3 February 2003, 08:34  Koizumi Denies Report on Choice of Bank of Japan Head

/www.bloomberg.com/ By Mayumi Otsuma and Tomomi Sekioka with reporting by Hideki Asai and Kyoko Shimodoi
Tokyo, Feb. 3 (Bloomberg) -- Prime Minister Junichiro Koizumi denied a magazine report that Nobuyuki Nakahara, a former board member of the Bank of Japan, would become the central bank's next governor.
``Today there was another incorrect report about the nomination of the next BOJ head,'' Koizumi told reporters at the prime minister's residence. ``Nothing has been decided.''
Kyodo Weekly reported that Nakahara would replace Masaru Hayami as the next governor of the Bank of Japan when Hayami's five-year term ends on March 19. The article cited ruling Liberal Democratic Party legislators it didn't name.
Nakahara, 67, has advocated a so-called inflation target to end four years of falling prices that have sapped the world's No. 2 economy. Under an inflation target, which Hayami has opposed, the bank would set a goal for an increase in prices in a specified period of time and pump money into the economy until the goal is met.
The yen, which weakened on the report, pared its losses after Koizumi's remarks. The yen was at 120.25 to the dollar at 2:15 p.m. in Tokyo, compared with 119.87 late Friday in New York. It fell as low as 120.91 to the dollar.
Some ministers and officials of Koizumi's Liberal Democratic Party have said they want the next central bank chief to adopt an inflation target.
Nakahara's four-year term as a member of the central bank's nine-person policy-setting board ended last April. He is now a member of a Financial Services Agency advisory board that is supervising government plans to push for write-offs of an estimated 52.4 trillion yen ($434 billion) of bad loans at Japan's banks.
Reserves
Nakahara's other proposals in the past have included urging the central bank to print more money, purchase more government bonds, and buy foreign bonds to increase Japan's money supply.

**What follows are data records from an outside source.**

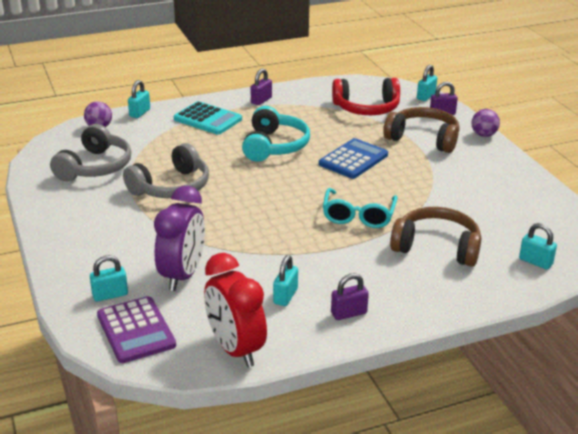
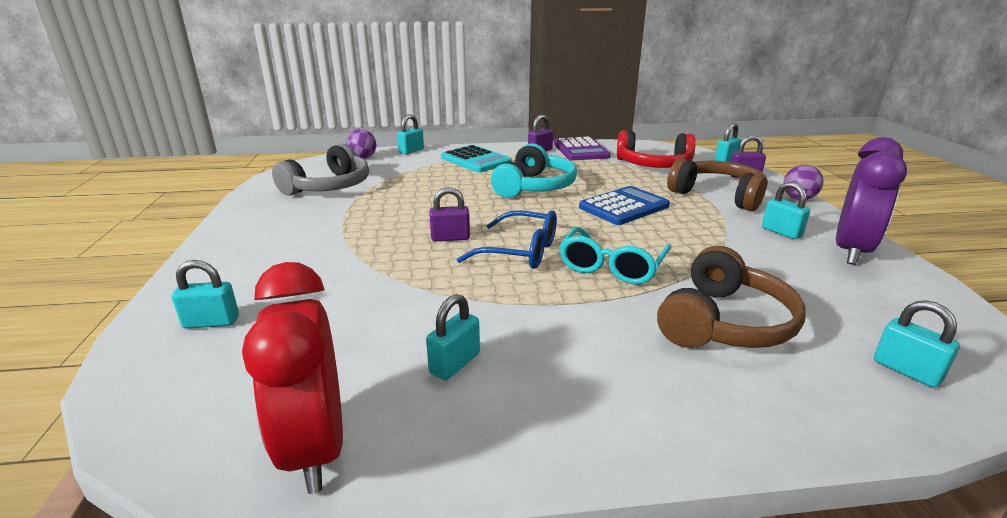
camera: 15 degrees right, 5 degrees down
(135, 330) = (193, 382): purple calculator -> purple calculator (580, 150)
(171, 187) = (394, 211): grey headphones -> none
(182, 275) = (328, 310): purple clock -> purple clock (851, 251)
(290, 212) = (520, 252): none -> blue glasses
(348, 313) = (546, 412): purple padlock -> purple padlock (450, 238)
(437, 247) = (724, 322): brown headphones -> brown headphones turned 90 degrees clockwise
(471, 170) = (781, 232): none -> turquoise padlock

The central bank has resisted most of those suggestions. Even so, in November, Hayami and his colleagues decided to increase the amount of reserves they make available to commercial banks to the upper limit of 20 trillion yen, eight months after Nakahara called for the move.
Nakahara also suggested the bank nudge Japan's consumer price growth up to a level of between 1 percent and 3 percent a year by the fourth quarter of 2003. The country's main consumer price index hasn't risen since April 1998.
The Kyodo Weekly article also said Finance Minister Masajuro Shiokawa supports Toshihiko Fukui, a former deputy chief of the central bank, as a candidate for governor.
Shiokawa told reporters he hadn't heard of any report that Nakahara would be named.
``The nomination of a new central bank chief is totally Prime Minister Koizumi's domain, and I will not meddle in it,'' Shiokawa said.